There are other advantages Ubuntu has over Windows like being more accommodating of other Operating Systems (since you can select the amount of memory storage you want it to use during setup); and better integration with administrative tools.

What are the ones you think I have left out? Or maybe you disagree with some of more points. Share your point of view with us in the discussion section below.

Divine Okoi is a cybersecurity postgrad with a passion for the open-source community. With 700+ articles covering different topics in IT, you can always trust him to inform you about the coolest tech.

Each tutorial at GeeksMint is created by a team of experienced writers so that it meets our high-quality writing standards.

9 thoughts on “The Top 10 Advantages Ubuntu Has Over Windows”

  1. One of the software apps I use is DaVinci Resolve for color grading and color correction in video post production for work. Any chance the linux version might be usable in Ubuntu?

  2. -Many choises and more secure File System

    -no nightmare defrag needed.

    -much faster network operation

    -remote scripted maintenance without specific software

  3. Here’s a downside of Ubuntu. It has a fairly steep learning curve. Updating one piece of software frequently causes conflicts with others that Windows somehow manages behind the scenes. In Ubuntu, the user has to handle this manually, which might be easy for some, but not for someone who just switches over. When someone new asks on a forum, a Ubuntu expert replies, “Oh, that’s easy, just renoberate your whatever and asdkfjhkqsekhj the adlifhjasef. Easy, right?” When asking for clarification, most Ubuntu experts don’t have the time or patience to guide the newbie through the Ubuntu-ese.

    • You’re right.
      My first couple of experiences with Linux, specifically Ubuntu, wasn’t as nice as I imagined. But that was a while ago.

      And while Ubuntu still has issues with conflicting packages until today, its flavours e.g. xubuntu, do a better job at handling the pesky issues Ubuntu users face.

      Windows is for the most part, more user friendly because it targets a wider range of customers from the get go. Linux-based distros are yet to figure out how to make their OSes as easy to use by the newest of newbies.

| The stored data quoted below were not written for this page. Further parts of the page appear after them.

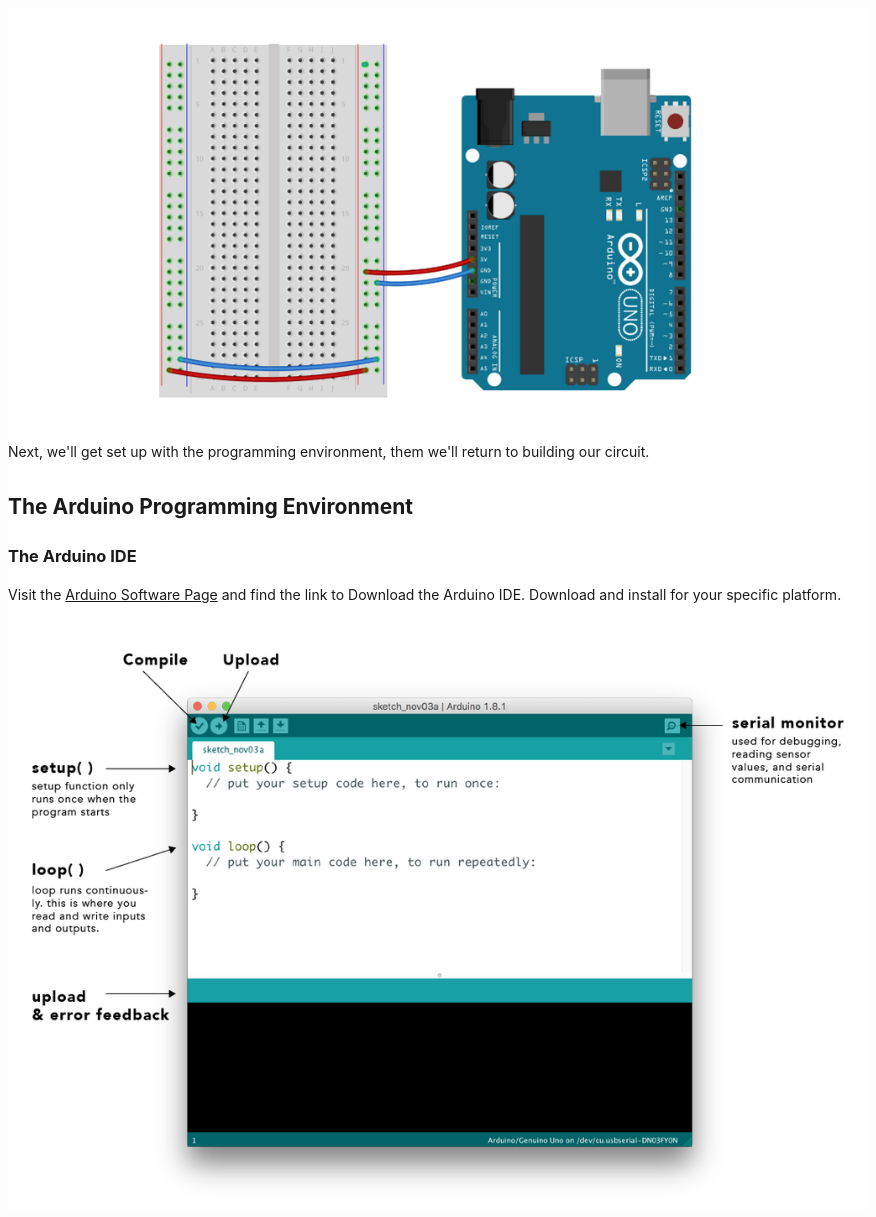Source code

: ![breadboard-setup](images/breadboardsetup.png "Breadboard Setup")

Next, we'll get set up with the programming environment, them we'll return to building our circuit.

## The Arduino Programming Environment

### The Arduino IDE
Visit the [Arduino Software Page](https://www.arduino.cc/en/Main/Software) and find the link to Download the Arduino IDE. Download and install for your specific platform.

![arduino](images/arduinoIDE.png "Arduino IDE")
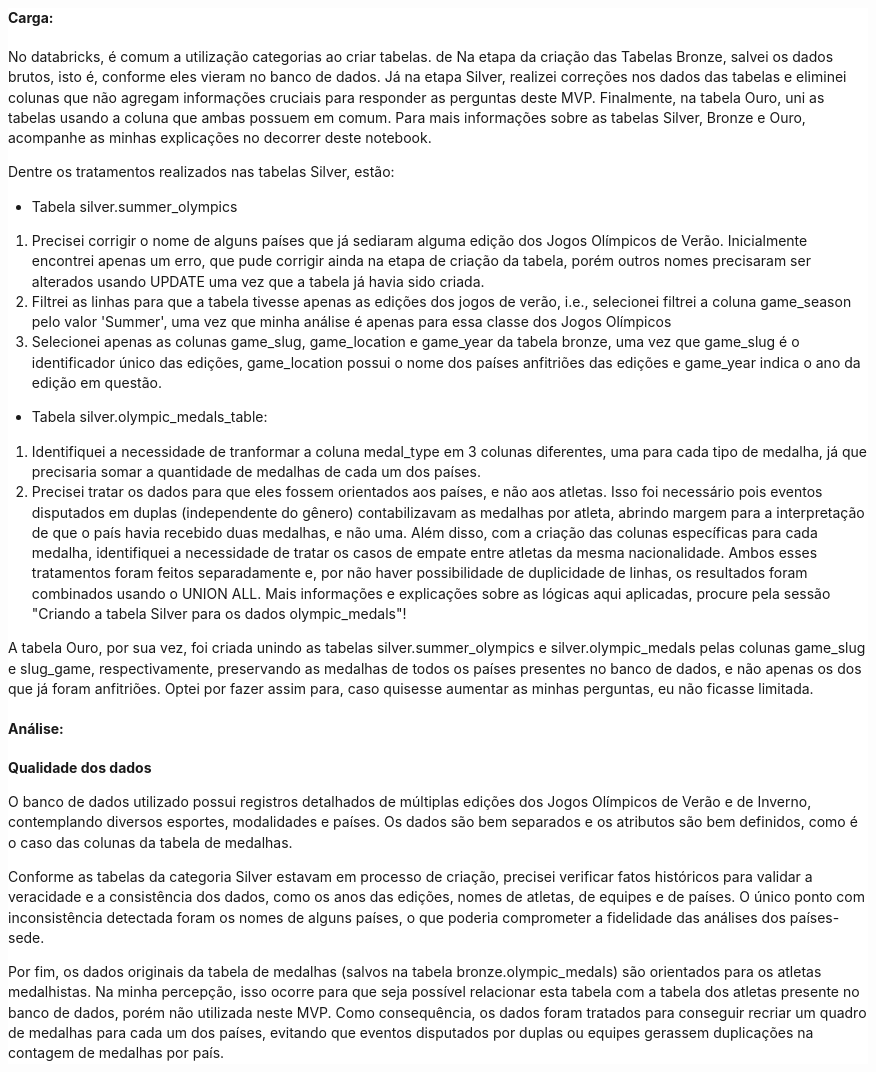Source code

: #### **Carga:**

No databricks, é comum a utilização categorias ao criar tabelas. de Na etapa da criação das Tabelas Bronze, salvei os dados brutos, isto é, conforme eles vieram no banco de dados. Já na etapa Silver, realizei correções nos dados das tabelas e eliminei colunas que não agregam informações cruciais para responder as perguntas deste MVP. Finalmente, na tabela Ouro, uni as tabelas usando a coluna que ambas possuem em comum. Para mais informações sobre as tabelas Silver, Bronze e Ouro, acompanhe as minhas explicações no decorrer deste notebook.

Dentre os tratamentos realizados nas tabelas Silver, estão:

- Tabela silver.summer_olympics
1. Precisei corrigir o nome de alguns países que já sediaram alguma edição dos Jogos Olímpicos de Verão. Inicialmente encontrei apenas um erro, que pude corrigir ainda na etapa de criação da tabela, porém outros nomes precisaram ser alterados usando UPDATE uma vez que a tabela já havia sido criada.
2. Filtrei as linhas para que a tabela tivesse apenas as edições dos jogos de verão, i.e., selecionei filtrei a coluna game_season pelo valor 'Summer', uma vez que minha análise é apenas para essa classe dos Jogos Olímpicos
3. Selecionei apenas as colunas game_slug, game_location e game_year da tabela bronze, uma vez que game_slug é o identificador único das edições, game_location possui o nome dos países anfitriões das edições e game_year indica o ano da edição em questão. 

- Tabela silver.olympic_medals_table:
1. Identifiquei a necessidade de tranformar a coluna medal_type em 3 colunas diferentes, uma para cada tipo de medalha, já que precisaria somar a quantidade de medalhas de cada um dos países.
2. Precisei tratar os dados para que eles fossem orientados aos países, e não aos atletas. Isso foi necessário pois eventos disputados em duplas (independente do gênero) contabilizavam as medalhas por atleta, abrindo margem para a interpretação de que o país havia recebido duas medalhas, e não uma. Além disso, com a criação das colunas específicas para cada medalha, identifiquei a necessidade de tratar os casos de empate entre atletas da mesma nacionalidade. Ambos esses tratamentos foram feitos separadamente e, por não haver possibilidade de duplicidade de linhas, os resultados foram combinados usando o UNION ALL. Mais informações e explicações sobre as lógicas aqui aplicadas, procure pela sessão "Criando a tabela Silver para os dados olympic_medals"!

A tabela Ouro, por sua vez, foi criada unindo as tabelas silver.summer_olympics e silver.olympic_medals pelas colunas game_slug e slug_game, respectivamente, preservando as medalhas de todos os países presentes no banco de dados, e não apenas os dos que já foram anfitriões. Optei por fazer assim para, caso quisesse aumentar as minhas perguntas, eu não ficasse limitada.

#### **Análise:**
**Qualidade dos dados**

O banco de dados utilizado possui registros detalhados de múltiplas edições dos Jogos Olímpicos de Verão e de Inverno, contemplando diversos esportes, modalidades e países. Os dados são bem separados e os atributos são bem definidos, como é o caso das colunas da tabela de medalhas.

Conforme as tabelas da categoria Silver estavam em processo de criação, precisei verificar fatos históricos para validar a veracidade e a consistência dos dados, como os anos das edições, nomes de atletas, de equipes e de países. O único ponto com inconsistência detectada foram os nomes de alguns países, o que poderia comprometer a fidelidade das análises dos países-sede.

Por fim, os dados originais da tabela de medalhas (salvos na tabela bronze.olympic_medals) são orientados para os atletas medalhistas. Na minha percepção, isso ocorre para que seja possível relacionar esta tabela com a tabela dos atletas presente no banco de dados, porém não utilizada neste MVP. Como consequência, os dados foram tratados para conseguir recriar um quadro de medalhas para cada um dos países, evitando que eventos disputados por duplas ou equipes gerassem duplicações na contagem de medalhas por país.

      With that being said, it is important to note that the computer world is getting more technical (even though things seem to look simpler). Potential users will just have to accept that setting up an OS requires a little bit of technical know-how.

  4. As a testimonial to the issue about schools and free software: I am a high school teacher in a public school where many, if not most, of our students come from low socioeconomic households. I teach an IT class, and as an unofficial component of that class, students and I repair and upgrade older laptops and desktops to give them to students who cannot afford to buy computers of their own. This year alone, we have given away seven laptops and three desktops, all loaded with Linux operating systems and FOSS software. For the most part, we install either Elementary or Linux Mint Cinnamon, depending on the user’s skill level. Linux has come so far and the quality of FOSS software has evolved to such a degree that students love the aesthetics, feel comfortable with the OS, and are able to do whatever they need, whether it be essays in Libreoffice Writer or art projects in Krita or image editing in GIMP. The only reason we are able to do this is Linux. With donated hardware and Linux, we can legally provide very functional and even enjoyable hardware to students who otherwise would have none. As a teacher, that is the single biggest advantage Linux offers over commercial operating systems: the ability to overcome the digital divide.